Katrín Júlíusdóttir (translated by Quentin Bates)
Orenda Books, 1 December 2023
Available as: HB, 256pp, audio, e
Source: Advance copy
I'm grateful to Karen at Orenda Books for sending me a copy of Dead Sweet to consider for review, and to Anne for inviting me to join the book's blogtour.
Dead Sweet is an intriguing and enthralling debut novel, written by an ex Minister in the Icelandic Government and showing, I think, the insight of an insider in its portrayal of government, police and wider society.
The story follows detective Sigurdís as she attempts to unravel the murder of prominent campaigner turned civil servant Óttar Karlsson. Karlsson was a man accustomed to getting his way but it soon emerges that he was also a man who kept secrets and whose life was lived in compartments. As the police dig deeper and deeper, they begin to uncover a host of potential motives - but there is an understandable caution at digging too deep. Will Sigurdís be able to persuade her boss Garðar to pursue potentially embarrassing leads?
I have to say, I totally loved Sigurdís as a protagonist. Where's a whiff of darkness about her - she is struggling rather in her chosen career after losing it when on patrol one evening and her colleagues are torn between sympathy (she had a difficult upbringing which has left her with trauma) and suspicion. The dynamic between her and them is one of several ways that Júlíusdóttir explores insiders and outsiders: she is both at the same time, as, it seems, was Karlsson. We are all, the author seems to be saying, many different people in the course of our lives and I was reminded of the "All the world's a stage" speech from "As You Like It" with various stages and aspects of both Sigurdís and Karlsson gradually emerging.

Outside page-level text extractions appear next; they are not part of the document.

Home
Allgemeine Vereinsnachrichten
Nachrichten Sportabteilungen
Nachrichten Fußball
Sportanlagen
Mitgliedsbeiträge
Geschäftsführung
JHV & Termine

Indeed, Karlsson is, for someone we see briefly at the start of the story when he dies but who is, if not dead "to begin with", at least dead from then on, still very involved with the story. It's basically a process of exploring the impact he had on others: the harms, the impressions, the trauma and the delusions that he left behind. I think that's why Sigurdís becomes so obsessed, pushing the bounds of protocol and eventually stepping right over them in her determination to find the truth. Something in the "victim" resonates with her own sense of pain and hurt and unresolved loss - even as her own history seems to be coming back to haunt her.
If all that sounds a lot in a shortish book, and potentially rather heavy, it's really not - Júlíusdóttir spins a cracking tale and keeps the revelations and teasers unwinding so that there's something to discover on every page, and Sigurdís is an engaging and empathetic heroine who I look forward to hearing more about soon.
I would give a content warning for some scenes of domestic abuse and controlling behaviour.